La mise en place d’une charte de bonnes pratiques par l’employeur
L’avenant n°15 du 25 mai 2012 relatif au forfait annuel en jours de la Convention collective nationale des cabinets d’avocats (avocats salariés) du 17 février 1995 qui permet le recours au forfait-jours dans la branche, a été jugé par la Cour de cassation comme inapte à garantir le suivi de l’amplitude et de la charge de travail, et donc la santé et la sécurité des travailleurs.

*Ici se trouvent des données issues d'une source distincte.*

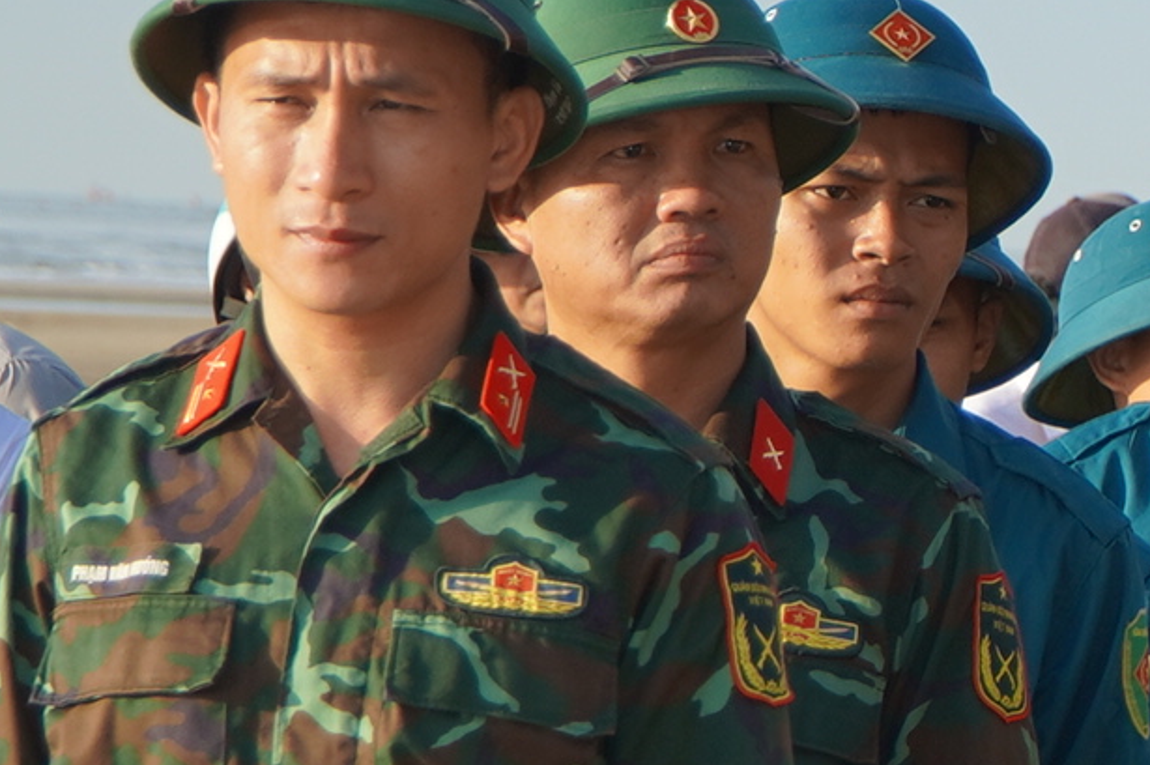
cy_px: 1055
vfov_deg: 3.7
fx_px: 11952
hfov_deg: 5.4
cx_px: 2162
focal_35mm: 374
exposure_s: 1/320
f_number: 4.5
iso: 100
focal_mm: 51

L’accord collectif relatif au forfait en jour étant insuffisant et incomplet, l’employeur met en place une charte de bonnes pratiques en matière d’organisation du temps de travail (article L.3121-65 du Code du travail). Cependant, la Cour de cassation a jugé que cette charte était insuffisante car il n’y avait pas de preuves que l’employeur avait réellement rempli ses obligations en matière de suivi des forfaits-jours. Les dispositifs mis en place dans la charte ne permettaient pas à l’employeur de remédier en temps utile à une situation de surcharge de travail de l’avocate salariée qui serait incompatible avec la notion de durée raisonnable.
Une vigilance particulière est donc à apporter pour les employeurs d’avocats salariés, en raison du caractère incomplet des dispositions de l’avenant de la convention collective en matière de forfait-jours.